▶ Instructions to follow
Write out the part of the passage on scaling language models that begins at the words "But that LLMs" and stops after "also not zero.".

[[ Passage provided, beginning ]]

Gary Marcus is the author of “Deep Learning is Hitting a Wall”.
I have been writing a draft about all the dimensions, i.e. "volume of parameters, "volume of training", "token vector size", "token dictionary size" (these all go hand in hand, there have been slow down reports where only one scaled, but they need to scale concurrently to not hit a wall quickly, in combination they hit a wall as well, just more slowly), "prompt" and 'algorithm width and length' (e.g. o1's CoT, but also the fact that these days many continuations are calculated side by side with pruning the less promising ones on the fly, some LLMs providing more than one continuation (marshalling the users to train the system more). It's all 'engineering the hell out of a limited approach', scaling isn't going to provide any real understanding, period, and if you need understanding, you need a new paradigm. Maybe I'll finish that and publish.
But that LLMs becoming AGI through scaling is dead (it was dead before it started, afaic) doesn't mean GenAI is going to go away. Cheap "sloppy copy" (of skills) may have a decent market, it can definitely speed up a human work, we simply don't know how much and which use cases are economically viable. Not that much as the hype tells us, but also not zero.
So, the current valuations will get some sort of (large) correction, that seems pretty likely. Many investors will get burned. GenAI will remain.

[[ Passage provided, end ]]
[[ Data excerpts, beginning ]]

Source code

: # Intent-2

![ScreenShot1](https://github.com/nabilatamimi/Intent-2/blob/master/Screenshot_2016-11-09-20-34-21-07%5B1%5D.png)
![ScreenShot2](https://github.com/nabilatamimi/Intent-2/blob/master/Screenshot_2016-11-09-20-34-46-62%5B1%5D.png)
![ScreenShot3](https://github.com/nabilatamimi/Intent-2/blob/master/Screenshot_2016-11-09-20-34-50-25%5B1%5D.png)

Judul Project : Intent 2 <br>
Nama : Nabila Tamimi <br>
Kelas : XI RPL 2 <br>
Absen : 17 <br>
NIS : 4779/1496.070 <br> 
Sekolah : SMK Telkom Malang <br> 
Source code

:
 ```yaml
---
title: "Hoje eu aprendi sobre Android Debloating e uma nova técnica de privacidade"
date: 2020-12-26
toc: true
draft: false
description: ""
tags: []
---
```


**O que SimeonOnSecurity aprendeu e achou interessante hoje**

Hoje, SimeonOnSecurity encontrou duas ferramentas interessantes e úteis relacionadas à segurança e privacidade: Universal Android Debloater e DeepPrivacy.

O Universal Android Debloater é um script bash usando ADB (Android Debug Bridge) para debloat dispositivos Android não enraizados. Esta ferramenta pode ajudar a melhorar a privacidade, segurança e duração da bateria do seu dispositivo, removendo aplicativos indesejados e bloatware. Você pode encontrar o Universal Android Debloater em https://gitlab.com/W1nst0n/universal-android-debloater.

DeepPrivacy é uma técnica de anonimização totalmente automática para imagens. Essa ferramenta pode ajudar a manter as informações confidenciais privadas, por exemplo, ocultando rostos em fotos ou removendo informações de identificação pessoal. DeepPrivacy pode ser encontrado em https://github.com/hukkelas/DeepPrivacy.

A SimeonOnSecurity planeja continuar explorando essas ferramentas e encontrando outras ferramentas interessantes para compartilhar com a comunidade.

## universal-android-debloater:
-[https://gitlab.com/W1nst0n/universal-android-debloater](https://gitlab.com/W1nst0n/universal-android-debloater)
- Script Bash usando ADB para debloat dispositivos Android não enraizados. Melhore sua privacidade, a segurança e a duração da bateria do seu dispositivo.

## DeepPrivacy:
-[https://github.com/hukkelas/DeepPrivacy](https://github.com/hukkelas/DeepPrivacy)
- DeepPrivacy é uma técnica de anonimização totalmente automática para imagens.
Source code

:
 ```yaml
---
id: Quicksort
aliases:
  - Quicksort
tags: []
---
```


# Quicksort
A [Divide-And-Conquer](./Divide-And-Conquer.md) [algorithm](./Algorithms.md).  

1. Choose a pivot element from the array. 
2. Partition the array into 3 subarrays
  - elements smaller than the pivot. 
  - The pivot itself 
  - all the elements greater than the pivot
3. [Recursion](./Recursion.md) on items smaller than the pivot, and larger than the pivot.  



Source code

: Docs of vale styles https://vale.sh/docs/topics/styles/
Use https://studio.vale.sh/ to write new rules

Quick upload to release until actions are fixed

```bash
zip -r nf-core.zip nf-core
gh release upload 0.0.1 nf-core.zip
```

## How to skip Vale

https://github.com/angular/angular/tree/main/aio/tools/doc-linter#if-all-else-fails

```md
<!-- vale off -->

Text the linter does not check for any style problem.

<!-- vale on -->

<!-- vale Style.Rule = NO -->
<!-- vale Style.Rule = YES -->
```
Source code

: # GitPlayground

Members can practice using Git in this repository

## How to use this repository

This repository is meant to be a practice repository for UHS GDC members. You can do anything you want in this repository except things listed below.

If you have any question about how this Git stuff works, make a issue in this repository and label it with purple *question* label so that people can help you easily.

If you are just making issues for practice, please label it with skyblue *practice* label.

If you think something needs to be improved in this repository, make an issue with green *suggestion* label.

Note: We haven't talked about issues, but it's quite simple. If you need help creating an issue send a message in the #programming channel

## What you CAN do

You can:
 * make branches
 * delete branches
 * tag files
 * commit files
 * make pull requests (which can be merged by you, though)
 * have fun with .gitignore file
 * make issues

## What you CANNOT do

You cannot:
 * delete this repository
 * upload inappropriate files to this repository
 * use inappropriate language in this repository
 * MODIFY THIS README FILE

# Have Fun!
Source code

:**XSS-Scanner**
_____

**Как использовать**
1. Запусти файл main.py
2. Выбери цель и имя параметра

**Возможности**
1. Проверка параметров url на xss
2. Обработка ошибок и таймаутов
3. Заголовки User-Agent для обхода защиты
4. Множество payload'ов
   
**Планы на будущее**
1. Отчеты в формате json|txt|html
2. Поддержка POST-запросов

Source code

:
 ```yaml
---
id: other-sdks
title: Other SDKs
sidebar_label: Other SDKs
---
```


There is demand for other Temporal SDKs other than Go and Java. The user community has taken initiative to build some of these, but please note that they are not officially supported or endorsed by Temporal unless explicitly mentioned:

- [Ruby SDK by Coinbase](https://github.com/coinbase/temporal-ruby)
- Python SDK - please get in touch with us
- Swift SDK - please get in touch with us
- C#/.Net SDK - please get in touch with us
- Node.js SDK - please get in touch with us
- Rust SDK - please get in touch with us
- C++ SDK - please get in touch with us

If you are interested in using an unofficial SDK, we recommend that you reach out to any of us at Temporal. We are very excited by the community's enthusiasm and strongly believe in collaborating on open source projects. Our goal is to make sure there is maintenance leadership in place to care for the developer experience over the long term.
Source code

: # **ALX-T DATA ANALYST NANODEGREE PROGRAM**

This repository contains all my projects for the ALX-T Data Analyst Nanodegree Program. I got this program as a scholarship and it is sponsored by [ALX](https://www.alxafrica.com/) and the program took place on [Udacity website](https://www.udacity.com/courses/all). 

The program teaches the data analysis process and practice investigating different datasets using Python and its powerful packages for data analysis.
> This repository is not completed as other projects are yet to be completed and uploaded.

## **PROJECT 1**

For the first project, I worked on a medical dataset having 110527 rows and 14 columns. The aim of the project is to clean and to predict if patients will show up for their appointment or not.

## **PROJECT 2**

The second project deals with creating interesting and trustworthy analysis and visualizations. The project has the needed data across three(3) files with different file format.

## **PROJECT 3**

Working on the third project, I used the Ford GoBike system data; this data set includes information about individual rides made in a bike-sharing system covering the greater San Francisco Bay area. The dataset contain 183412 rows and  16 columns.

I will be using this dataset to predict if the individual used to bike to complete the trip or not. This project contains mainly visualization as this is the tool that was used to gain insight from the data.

[[ Data excerpts, end ]]

▶ Answer
But that LLMs becoming AGI through scaling is dead (it was dead before it started, afaic) doesn't mean GenAI is going to go away. Cheap "sloppy copy" (of skills) may have a decent market, it can definitely speed up a human work, we simply don't know how much and which use cases are economically viable. Not that much as the hype tells us, but also not zero.